Thermal desorption bridged the gap between dielectric barrier discharge ionization and dried plasma spot samples for sensitive and rapid detection of fentanyl analogs in mass spectrometry†
Abstract
The urgent threat of new psychoactive substances worldwide promotes rapid detection and identification demand for public security. Ambient ionization mass spectrometry (AIMS) has become mainstream among various detection techniques. Still, scant successful applications have been fulfilled toward dried blood spot (DBS) or plasma spot (DPS) as an easy-to-implement sampling format in AIMS. This work bridged the gap between dielectric barrier discharge ionization mass spectrometry (DBDI-MS) and DPS/DBS samples by thermal desorption (TD) assistance. It made the impossible mission of direct DBDI-MS measurement on DPS/DBS samples containing fentanyl analogs (FTNs) possible. Guided by finite element simulations and a customized three-dimensional printing interface, we constructed a semi-covered flat-TD surface for sufficient desorption and ionization of FTNs from DPS/DBS samples without any sample pretreatment or sample separation.
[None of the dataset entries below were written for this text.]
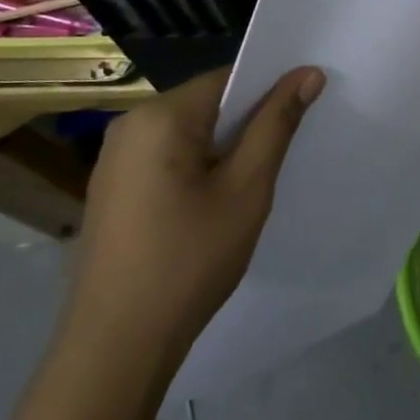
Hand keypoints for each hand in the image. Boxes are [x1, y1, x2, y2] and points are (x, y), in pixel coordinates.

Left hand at [65, 65, 323, 354]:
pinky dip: (197, 168)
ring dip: (223, 149)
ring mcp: (114, 159)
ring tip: (252, 183)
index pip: (228, 78)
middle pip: (206, 104)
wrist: (116, 346)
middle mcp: (130, 124)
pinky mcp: (112, 189)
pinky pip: (166, 158)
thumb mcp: (246, 189)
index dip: (269, 90)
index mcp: (160, 116)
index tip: (302, 112)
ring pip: (188, 133)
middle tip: (283, 154)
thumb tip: (307, 73)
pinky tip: (213, 205)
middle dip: (246, 124)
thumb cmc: (189, 260)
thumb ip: (276, 124)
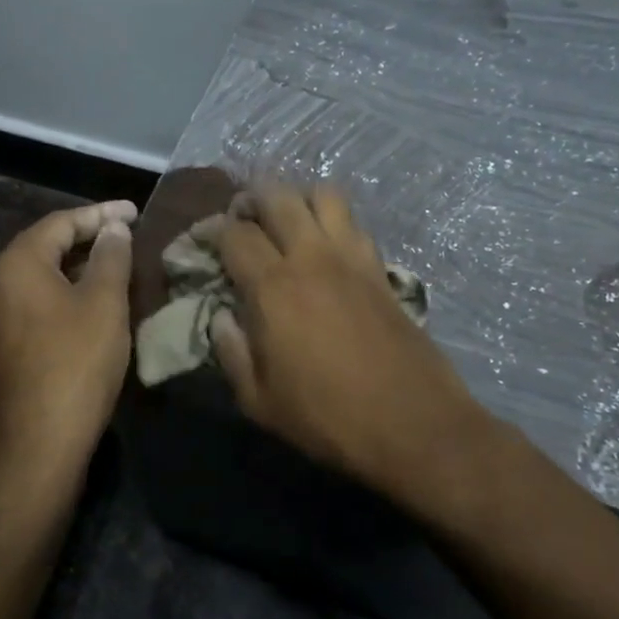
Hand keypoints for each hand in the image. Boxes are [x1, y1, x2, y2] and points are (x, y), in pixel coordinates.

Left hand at [0, 200, 136, 496]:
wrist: (35, 446)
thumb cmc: (75, 365)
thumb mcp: (104, 305)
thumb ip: (111, 257)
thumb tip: (113, 229)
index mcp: (16, 264)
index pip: (61, 222)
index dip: (101, 214)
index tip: (135, 211)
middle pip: (43, 246)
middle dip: (86, 238)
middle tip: (126, 236)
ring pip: (37, 277)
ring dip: (74, 268)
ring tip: (113, 267)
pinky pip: (31, 304)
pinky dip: (61, 295)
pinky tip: (87, 305)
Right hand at [212, 184, 501, 510]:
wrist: (413, 424)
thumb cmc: (327, 418)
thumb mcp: (259, 402)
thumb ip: (231, 353)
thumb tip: (222, 318)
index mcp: (272, 287)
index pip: (235, 234)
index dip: (213, 230)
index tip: (206, 241)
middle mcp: (311, 257)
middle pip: (278, 195)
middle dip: (252, 197)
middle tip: (243, 217)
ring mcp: (352, 258)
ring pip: (324, 194)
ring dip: (299, 197)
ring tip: (288, 221)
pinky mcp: (381, 268)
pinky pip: (355, 223)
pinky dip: (334, 221)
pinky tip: (326, 247)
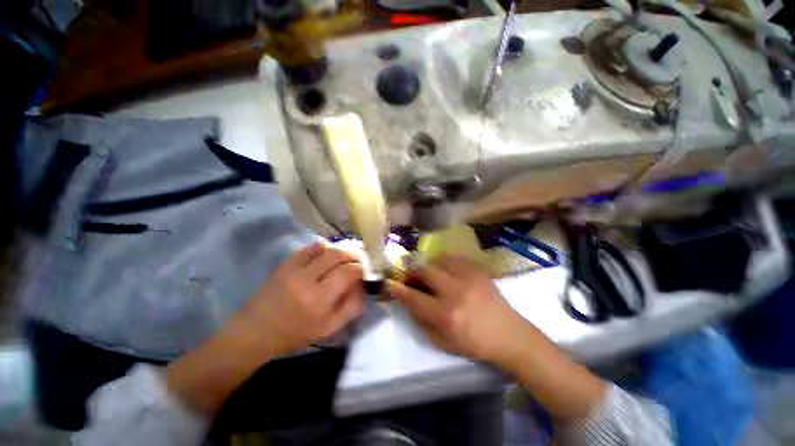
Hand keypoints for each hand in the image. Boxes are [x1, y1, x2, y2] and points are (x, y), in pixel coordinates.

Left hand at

We successfully quantified eight FTNs in DPS samples using deuterated fentanyl as internal standard by triple quadrupole tandem mass spectrometry (MS/MS) and proved its practical applicability in the fentanyl-exposed rat plasma samples. This DBDI-TD-MS method also fits well with DBS samples, and it only took 20 s to analyze each sample. Further, based on summarized fragmentation characteristics of twenty FTNs, we established a backbone alerting ion-guided screening rule for suspect screening of FTNs in DPS samples via quadrupole time-of-flight MS/MS and built a chemometric approach for convenient mutual verification of screening “unknown” artificial samples. We hope this ideal DBDI-TD-MS method finds its valuable role in national security, doping control, and public health for routine large-scale analysis or on-site detection.